The?CEOs from American Airlines and United Airlines appeared at the J.P. Morgan Conference last month -- Robert Isom of American Airlines in the morning, and Kirby of United in the afternoon. Kirby was asked to comment on Isom's description of United's Chicago expansion when he was present. He said, "I took that as a complement."

Robert?Mann is a former airline executive and consultant who said that the rivalry has gone beyond normal competition.

He said, "It is a grudge-match to some extent." "Robert Isom against Scott Kirby after school in the schoolyard -- Brass knuckles." Kirby argues that shocks such as the current fuel price spike will "accelerate" the gap between brand loyal airlines and the rest, creating opportunities for consolidation.

FUEL PRICE SPIDING: AN OPPORTUNITY OR A RISK? American has parts of this profile. Its shares and earnings are behind those of its competitors and the unions have criticized management harshly.

However, its own numbers complicate the picture. Last month, CFO Devon May stated that the airline had a first-quarter liquidity of more than $10 billion and a debt level at ten-year lows. It is still one of the largest U.S. airlines with the highest leverage.

Isom stated last month that "Americans are built for times like these, no matter how long it takes."

This leaves American, which is in the middle: not strong or weak enough on its own to command a high valuation but not weak enough for it to be a target of easy acquisition.

Kirby's argument for a merger is based on the international scale.

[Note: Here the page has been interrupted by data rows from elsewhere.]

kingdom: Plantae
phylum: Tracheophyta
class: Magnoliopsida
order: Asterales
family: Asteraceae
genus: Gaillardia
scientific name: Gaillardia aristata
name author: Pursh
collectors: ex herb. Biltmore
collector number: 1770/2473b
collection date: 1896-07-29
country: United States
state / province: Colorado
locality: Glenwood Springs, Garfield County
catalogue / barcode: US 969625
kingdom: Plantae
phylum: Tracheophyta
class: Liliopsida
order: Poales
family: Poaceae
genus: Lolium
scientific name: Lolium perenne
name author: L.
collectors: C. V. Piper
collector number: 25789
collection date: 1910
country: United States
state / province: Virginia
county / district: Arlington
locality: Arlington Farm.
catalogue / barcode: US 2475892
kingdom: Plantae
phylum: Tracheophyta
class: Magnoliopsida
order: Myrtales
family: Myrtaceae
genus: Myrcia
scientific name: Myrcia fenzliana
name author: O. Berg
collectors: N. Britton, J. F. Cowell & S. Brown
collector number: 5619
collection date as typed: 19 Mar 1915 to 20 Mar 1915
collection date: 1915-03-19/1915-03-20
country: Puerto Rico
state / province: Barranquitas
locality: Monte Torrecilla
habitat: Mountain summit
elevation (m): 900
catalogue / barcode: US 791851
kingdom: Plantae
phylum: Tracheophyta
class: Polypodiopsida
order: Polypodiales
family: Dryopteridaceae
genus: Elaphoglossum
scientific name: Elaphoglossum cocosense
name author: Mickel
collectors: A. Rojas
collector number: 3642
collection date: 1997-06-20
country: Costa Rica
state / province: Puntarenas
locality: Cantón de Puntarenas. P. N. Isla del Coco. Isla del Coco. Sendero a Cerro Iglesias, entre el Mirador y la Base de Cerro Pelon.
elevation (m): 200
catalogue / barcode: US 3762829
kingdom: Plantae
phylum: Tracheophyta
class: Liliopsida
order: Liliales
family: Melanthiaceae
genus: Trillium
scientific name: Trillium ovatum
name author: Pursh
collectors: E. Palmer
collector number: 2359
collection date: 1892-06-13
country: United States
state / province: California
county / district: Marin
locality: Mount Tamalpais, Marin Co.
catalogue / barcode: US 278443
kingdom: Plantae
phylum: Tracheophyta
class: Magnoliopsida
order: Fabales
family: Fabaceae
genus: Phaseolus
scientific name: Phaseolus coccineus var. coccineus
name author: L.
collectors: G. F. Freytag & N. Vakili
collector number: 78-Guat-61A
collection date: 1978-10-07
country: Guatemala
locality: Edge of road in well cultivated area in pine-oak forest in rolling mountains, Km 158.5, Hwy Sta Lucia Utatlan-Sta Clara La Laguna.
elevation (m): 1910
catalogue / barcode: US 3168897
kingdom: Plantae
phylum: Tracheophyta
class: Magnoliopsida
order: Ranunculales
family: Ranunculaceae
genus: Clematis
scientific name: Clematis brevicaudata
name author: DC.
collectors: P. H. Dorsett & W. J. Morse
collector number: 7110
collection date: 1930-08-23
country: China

A combined airline could reach more markets in which foreign carriers dominate long haul flying. This was a pitch for the White House focused on trade deficits.

The domestic reality is not in favor of the argument. The merger would bring together two of the biggest U.S. Airlines with a lot of overlap, such as Chicago O'Hare airport and other major hubs in Texas.

These are the exact markets that regulators will most likely scrutinize and then demand asset sales.

WINNERS AND LOSSES IN MERGER PLAN

A sale is a better option for American investors than waiting on a turnaround.

Stocks rose more than 8 percent on Tuesday, reflecting the expectation of a premium to be paid for a company worth about $7 billion. This is less than one-third of United's market capitalization of $31 billion. The arithmetic is in the opposite direction for United shareholders. Fuel costs are rising due to the Iran War.

United has about $20 billion of?long-term?debt and is working towards an investment-grade credit rating, a milestone that its finance chief said last month the airline expected to reach before the end this year or the next.

Adding American's approximately $25 billion debt would leave the combined firm with around $45 billion of liabilities. United's ability to maintain its balance sheet would be put to the test, even though it is promoting financial discipline and investment grade ratings.

The deal would also bring American more than 139,000 staff and a fleet over 1,000 aircraft.

This risk is heightened by the?surge of fuel prices. Jamie Baker, an analyst at J.P. Morgan, cut his United earnings estimate last week to a loss of $1 per share for the entire year if fuel prices remain high. Although sustained high fuel prices will shift structural advantage to high-margin airlines like Delta Air Lines, and United Airlines, industry officials privately state that a United-American merge would be difficult in the current climate.